Our houses smell like the forest, only warmer.
A Christmas tree is the original aromatherapy.
While it's nice to receive, most of us really do find it better to give.
I don't know about you, but when I've found that perfect gift for someone, even if it's just a three dollar whoopie cushion for my brother to use to compete with the sounds his six year old son makes with his mouth on the side of his arm, it's way more enjoyable than opening up one of my own.
People reach out a little bit more to those less fortunate.
If only homeless shelters and food kitchens had as much help on a cold day in February as they do on Christmas or Thanksgiving day, this world would definitely be a better place. I suppose the same could be said about church or other structures of worship, but that's a whole 'nother topic. While it's hard to knock anyone for wanting to do something good on any day, wouldn't it be great to discover a way to harness that awesome giving spirit a little longer, even just to help get us through the cold New England winter.

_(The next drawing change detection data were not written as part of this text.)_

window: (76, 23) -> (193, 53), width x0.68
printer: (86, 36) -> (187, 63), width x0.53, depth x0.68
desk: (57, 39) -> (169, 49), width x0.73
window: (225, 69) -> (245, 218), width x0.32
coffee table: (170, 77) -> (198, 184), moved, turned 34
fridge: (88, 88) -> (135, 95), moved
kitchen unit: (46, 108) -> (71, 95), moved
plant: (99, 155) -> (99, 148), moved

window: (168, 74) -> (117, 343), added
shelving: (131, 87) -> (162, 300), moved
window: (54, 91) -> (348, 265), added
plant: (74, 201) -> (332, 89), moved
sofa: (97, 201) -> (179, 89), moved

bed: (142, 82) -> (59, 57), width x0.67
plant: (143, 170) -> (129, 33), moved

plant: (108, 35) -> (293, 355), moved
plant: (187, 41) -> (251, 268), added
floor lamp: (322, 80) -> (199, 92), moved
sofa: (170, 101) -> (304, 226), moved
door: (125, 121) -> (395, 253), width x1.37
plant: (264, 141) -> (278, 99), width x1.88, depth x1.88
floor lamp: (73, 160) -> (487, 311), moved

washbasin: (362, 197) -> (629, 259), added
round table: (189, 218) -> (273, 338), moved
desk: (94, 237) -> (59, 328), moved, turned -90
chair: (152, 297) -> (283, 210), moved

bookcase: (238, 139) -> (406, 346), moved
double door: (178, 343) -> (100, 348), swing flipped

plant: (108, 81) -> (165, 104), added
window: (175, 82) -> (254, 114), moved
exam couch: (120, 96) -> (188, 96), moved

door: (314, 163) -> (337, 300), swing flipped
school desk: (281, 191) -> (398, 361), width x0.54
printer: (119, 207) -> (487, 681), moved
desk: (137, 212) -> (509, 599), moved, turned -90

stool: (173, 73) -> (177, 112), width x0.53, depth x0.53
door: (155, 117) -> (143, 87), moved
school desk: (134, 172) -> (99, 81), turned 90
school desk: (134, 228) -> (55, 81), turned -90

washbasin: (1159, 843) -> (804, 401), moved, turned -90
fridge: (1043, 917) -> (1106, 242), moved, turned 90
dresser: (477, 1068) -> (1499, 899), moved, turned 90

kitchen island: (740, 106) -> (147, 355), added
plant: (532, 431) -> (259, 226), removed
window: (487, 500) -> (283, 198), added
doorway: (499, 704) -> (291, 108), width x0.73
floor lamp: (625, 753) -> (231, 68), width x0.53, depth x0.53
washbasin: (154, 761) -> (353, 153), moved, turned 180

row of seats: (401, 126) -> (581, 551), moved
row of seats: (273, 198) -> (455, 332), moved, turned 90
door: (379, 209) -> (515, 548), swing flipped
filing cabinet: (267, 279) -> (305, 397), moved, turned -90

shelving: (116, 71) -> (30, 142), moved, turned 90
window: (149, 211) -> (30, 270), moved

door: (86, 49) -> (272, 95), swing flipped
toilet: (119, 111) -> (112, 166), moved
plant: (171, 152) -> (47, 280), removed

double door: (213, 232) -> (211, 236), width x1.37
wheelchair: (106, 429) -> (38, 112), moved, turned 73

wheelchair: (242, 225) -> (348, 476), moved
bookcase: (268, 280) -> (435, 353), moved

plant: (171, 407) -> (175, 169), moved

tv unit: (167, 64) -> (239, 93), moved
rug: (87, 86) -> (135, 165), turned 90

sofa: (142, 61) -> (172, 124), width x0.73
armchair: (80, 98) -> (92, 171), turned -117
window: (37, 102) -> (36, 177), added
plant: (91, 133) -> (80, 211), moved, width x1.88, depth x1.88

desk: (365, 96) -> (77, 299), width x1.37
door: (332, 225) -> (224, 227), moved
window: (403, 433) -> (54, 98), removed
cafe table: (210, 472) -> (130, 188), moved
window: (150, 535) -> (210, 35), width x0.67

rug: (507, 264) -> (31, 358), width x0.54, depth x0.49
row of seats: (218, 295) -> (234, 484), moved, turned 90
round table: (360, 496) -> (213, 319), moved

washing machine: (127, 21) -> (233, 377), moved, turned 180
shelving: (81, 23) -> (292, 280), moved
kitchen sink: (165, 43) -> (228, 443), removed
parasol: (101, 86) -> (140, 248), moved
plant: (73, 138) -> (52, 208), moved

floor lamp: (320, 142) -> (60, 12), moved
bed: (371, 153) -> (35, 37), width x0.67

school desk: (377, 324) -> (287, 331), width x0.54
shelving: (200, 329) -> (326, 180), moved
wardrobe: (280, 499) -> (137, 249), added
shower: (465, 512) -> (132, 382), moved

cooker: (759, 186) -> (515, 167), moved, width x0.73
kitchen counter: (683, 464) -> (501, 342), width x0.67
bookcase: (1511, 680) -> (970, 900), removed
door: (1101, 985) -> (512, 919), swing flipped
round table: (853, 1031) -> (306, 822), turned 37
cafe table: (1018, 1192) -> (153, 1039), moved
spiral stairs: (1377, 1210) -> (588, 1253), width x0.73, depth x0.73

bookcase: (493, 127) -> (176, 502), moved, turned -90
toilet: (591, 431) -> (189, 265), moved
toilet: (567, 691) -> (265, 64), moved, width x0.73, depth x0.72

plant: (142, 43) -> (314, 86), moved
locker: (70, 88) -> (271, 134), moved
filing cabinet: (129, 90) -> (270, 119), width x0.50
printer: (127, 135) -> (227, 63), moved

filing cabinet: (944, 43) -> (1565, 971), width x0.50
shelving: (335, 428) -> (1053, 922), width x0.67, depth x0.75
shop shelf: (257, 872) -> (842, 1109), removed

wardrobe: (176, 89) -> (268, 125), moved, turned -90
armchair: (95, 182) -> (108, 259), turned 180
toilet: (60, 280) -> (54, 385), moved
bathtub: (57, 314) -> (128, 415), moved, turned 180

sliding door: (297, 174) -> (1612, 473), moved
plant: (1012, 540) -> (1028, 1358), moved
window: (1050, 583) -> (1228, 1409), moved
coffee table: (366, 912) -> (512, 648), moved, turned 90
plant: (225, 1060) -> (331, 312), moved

A shiny new year is just around the corner, ready to offer up a fresh start.
Much more to say on that topic, but perhaps I'll wait until next week for that one.
In the meantime, I hope the spirit of the holiday season finds you and immerses itself deep in your soul right through into next year.
Life is just a precious collection of moments, and may these holidays bring with them a few more for yours.
From the entire crew and myself, Happy Holidays!